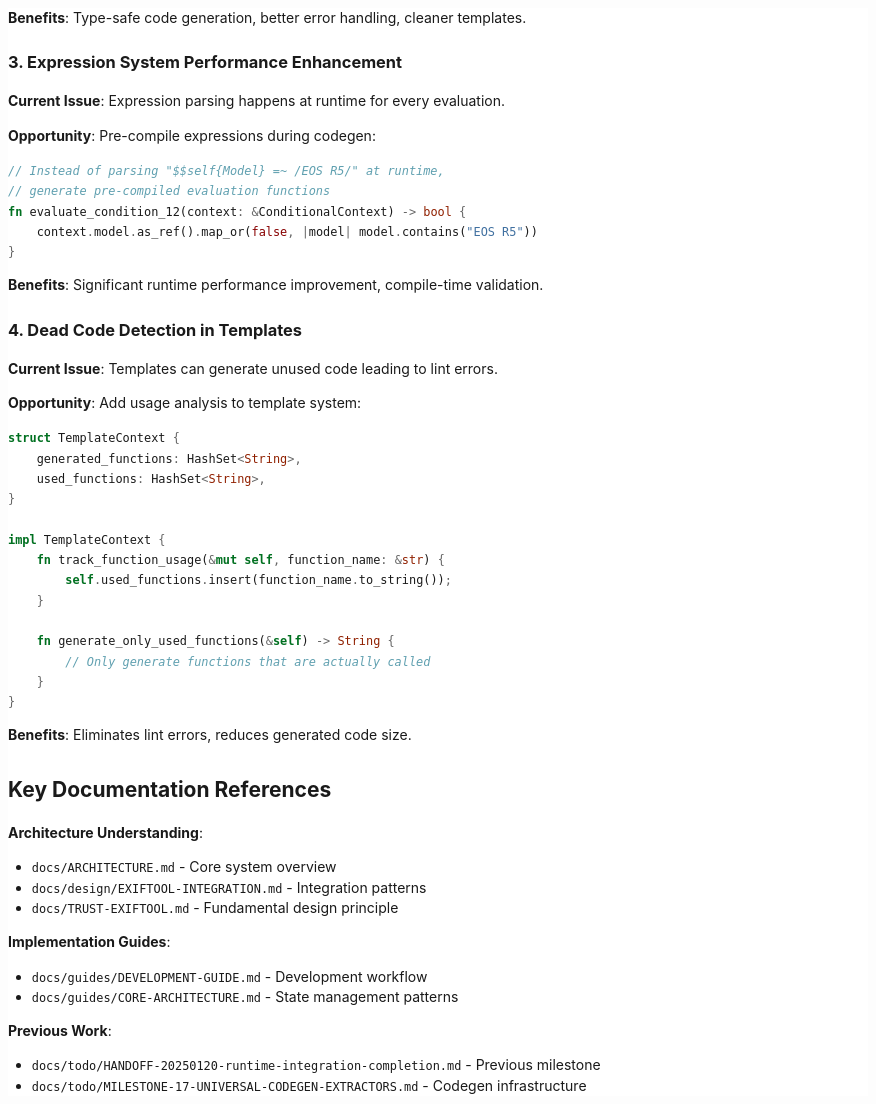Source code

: **Benefits**: Type-safe code generation, better error handling, cleaner templates.

### 3. Expression System Performance Enhancement

**Current Issue**: Expression parsing happens at runtime for every evaluation.

**Opportunity**: Pre-compile expressions during codegen:
```rust
// Instead of parsing "$$self{Model} =~ /EOS R5/" at runtime,
// generate pre-compiled evaluation functions
fn evaluate_condition_12(context: &ConditionalContext) -> bool {
    context.model.as_ref().map_or(false, |model| model.contains("EOS R5"))
}
```

**Benefits**: Significant runtime performance improvement, compile-time validation.

### 4. Dead Code Detection in Templates

**Current Issue**: Templates can generate unused code leading to lint errors.

**Opportunity**: Add usage analysis to template system:
```rust
struct TemplateContext {
    generated_functions: HashSet<String>,
    used_functions: HashSet<String>,
}

impl TemplateContext {
    fn track_function_usage(&mut self, function_name: &str) {
        self.used_functions.insert(function_name.to_string());
    }
    
    fn generate_only_used_functions(&self) -> String {
        // Only generate functions that are actually called
    }
}
```

**Benefits**: Eliminates lint errors, reduces generated code size.

## Key Documentation References

**Architecture Understanding**:
- `docs/ARCHITECTURE.md` - Core system overview
- `docs/design/EXIFTOOL-INTEGRATION.md` - Integration patterns
- `docs/TRUST-EXIFTOOL.md` - Fundamental design principle

**Implementation Guides**:
- `docs/guides/DEVELOPMENT-GUIDE.md` - Development workflow
- `docs/guides/CORE-ARCHITECTURE.md` - State management patterns

**Previous Work**:
- `docs/todo/HANDOFF-20250120-runtime-integration-completion.md` - Previous milestone
- `docs/todo/MILESTONE-17-UNIVERSAL-CODEGEN-EXTRACTORS.md` - Codegen infrastructure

> EXERCISE DETAILS: Repeat the material above word for word but skip the images.

> TASK RESULT:
Source code

: **Benefits**: Type-safe code generation, better error handling, cleaner templates.

### 3. Expression System Performance Enhancement

**Current Issue**: Expression parsing happens at runtime for every evaluation.

**Opportunity**: Pre-compile expressions during codegen:
```rust
// Instead of parsing "$$self{Model} =~ /EOS R5/" at runtime,
// generate pre-compiled evaluation functions
fn evaluate_condition_12(context: &ConditionalContext) -> bool {
    context.model.as_ref().map_or(false, |model| model.contains("EOS R5"))
}
```

**Benefits**: Significant runtime performance improvement, compile-time validation.

### 4. Dead Code Detection in Templates

**Current Issue**: Templates can generate unused code leading to lint errors.

**Opportunity**: Add usage analysis to template system:
```rust
struct TemplateContext {
    generated_functions: HashSet<String>,
    used_functions: HashSet<String>,
}

impl TemplateContext {
    fn track_function_usage(&mut self, function_name: &str) {
        self.used_functions.insert(function_name.to_string());
    }
    
    fn generate_only_used_functions(&self) -> String {
        // Only generate functions that are actually called
    }
}
```

**Benefits**: Eliminates lint errors, reduces generated code size.

## Key Documentation References

**Architecture Understanding**:
- `docs/ARCHITECTURE.md` - Core system overview
- `docs/design/EXIFTOOL-INTEGRATION.md` - Integration patterns
- `docs/TRUST-EXIFTOOL.md` - Fundamental design principle

**Implementation Guides**:
- `docs/guides/DEVELOPMENT-GUIDE.md` - Development workflow
- `docs/guides/CORE-ARCHITECTURE.md` - State management patterns

**Previous Work**:
- `docs/todo/HANDOFF-20250120-runtime-integration-completion.md` - Previous milestone
- `docs/todo/MILESTONE-17-UNIVERSAL-CODEGEN-EXTRACTORS.md` - Codegen infrastructure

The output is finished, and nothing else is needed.